I have no regrets. The lessons I learnt during those 5 years, helped me every single day in my career and running my company. They made me who I am today, so it was so very worth it.

The skills companies are looking now? Hint, you can’t learn them all at work!

Thank goodness times are changing. The world is different and the key skills that employers and clients are looking for now and in the future are very different. Creativity is much more highly ranked, as is critical thinking, emotional intelligence and negotiation. This is not my picture of what’s becoming sought after,  I’ve been hearing head-hunters talk about these desirable skills for years. Business insider published the list of the top 10 skills from the world economic forum in Jan.

A lot of these skills you may not be able to pick up in the workplace, but you can from trying different things outside of work, being curious and putting yourself in different and new situations.  Do you want to know how I learnt to negotiate with Europe’s top retailers? Not in a sales negotiation programme, nope!  I learnt how to negotiate by living in South America and South East Asia. If I wanted to buy anything or do anything at all, in those countries everything would involve a negotiation. In South America, I lived off less than 80 USD a week, so I had to negotiate hard as otherwise I could not eat or do or the things I wanted to. If I did not negotiate like my life depended on it, I would not have enough to eat, literally. And so that’s how I learnt!

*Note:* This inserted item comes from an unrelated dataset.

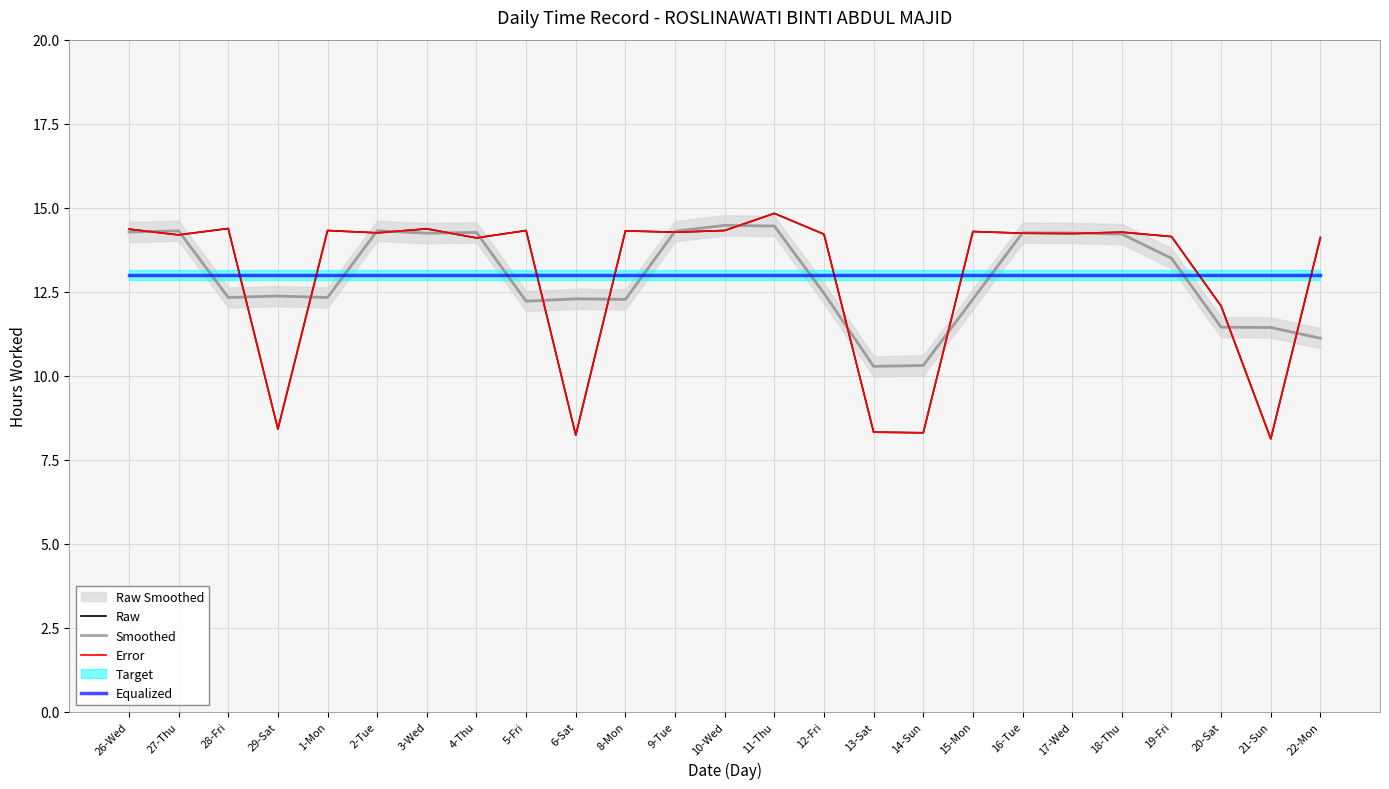

True or false: Smoothed has more than 1 interior local peaks.

True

Not everything has to be handed to you on a plate in an organised course, paid for by your company. If you really want to learn skills to future proof your life. Many companies don’t train and often what they want you to train in, is not what you want to learn. So look outside the expensive courses and consider other ways to train yourself, just like I did with negotiating!

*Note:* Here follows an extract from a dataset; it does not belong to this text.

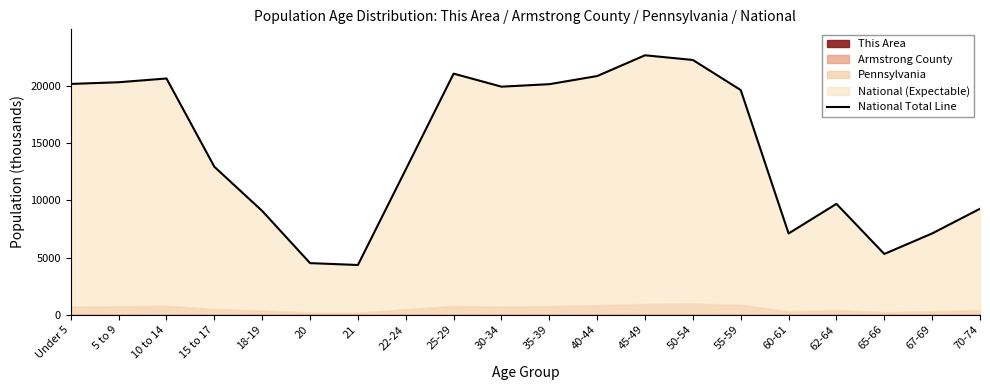

What is the smallest value displayed?

4354.3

As I have my own company, it was not so complicated for me. I had to tell my clients what I was doing, who were incredibly understanding and then I spend a week or so writing them a hand over manual and then we were done. Again, subconsciously I’d been planning this sabbatical for a long time, so I’d got a lot of things in place for my clients, so it was easy for me to walk away and leave them in a good place.

Unless the people you work with are complete assholes or treating you badly in some way I think it’s always best to leave on good terms, as for one it’s good karma, which I am a big believer of and two you really do never know anyone will pop up again or whether you will want to work together in the future.

How did I announce my creative sabbatical to everyone else?

Obviously, I told my friends and family via calls and skype personally and they were all incredibly supportive of the idea. The main feedback I got is that I will be successful in whatever I do as I have a lot of determination and drive. Those comments I have kept and in fact even written down, to look at in moments of feeling less secure. They really meant a lot to me. I think it’s easy to forget all the things we have achieved when we are in the thick of it.

For the wider friendship group, my peers and followers on the different social media groups, I decided to make a video. Video is one of my biggest fears and this sabbatical is all about breaking through them, so I decided to just do it!  It was a lot more fun and easier than I thought, once I’d worked out my set up and worked out where to look etc.  My plan is to make more videos on my sabbatical, so do sign up to the YouTube, as I’ll be adding more up soon.

You can the short announcement video I made below:

I do hope this has inspired you to think about a creative or any kind of sabbatical. I’d love to hear from anyone who has done it before and what your experiences were and of course any tips!

# Please note that I am not advocating life coaching in this article. I am just telling you the story as it happened. If you feel depressed or without hope, please go to your doctor or get therapy from a licensed therapist. Life coaching was good for me to organise my thoughts each week, but I also believe journalling can be just as useful.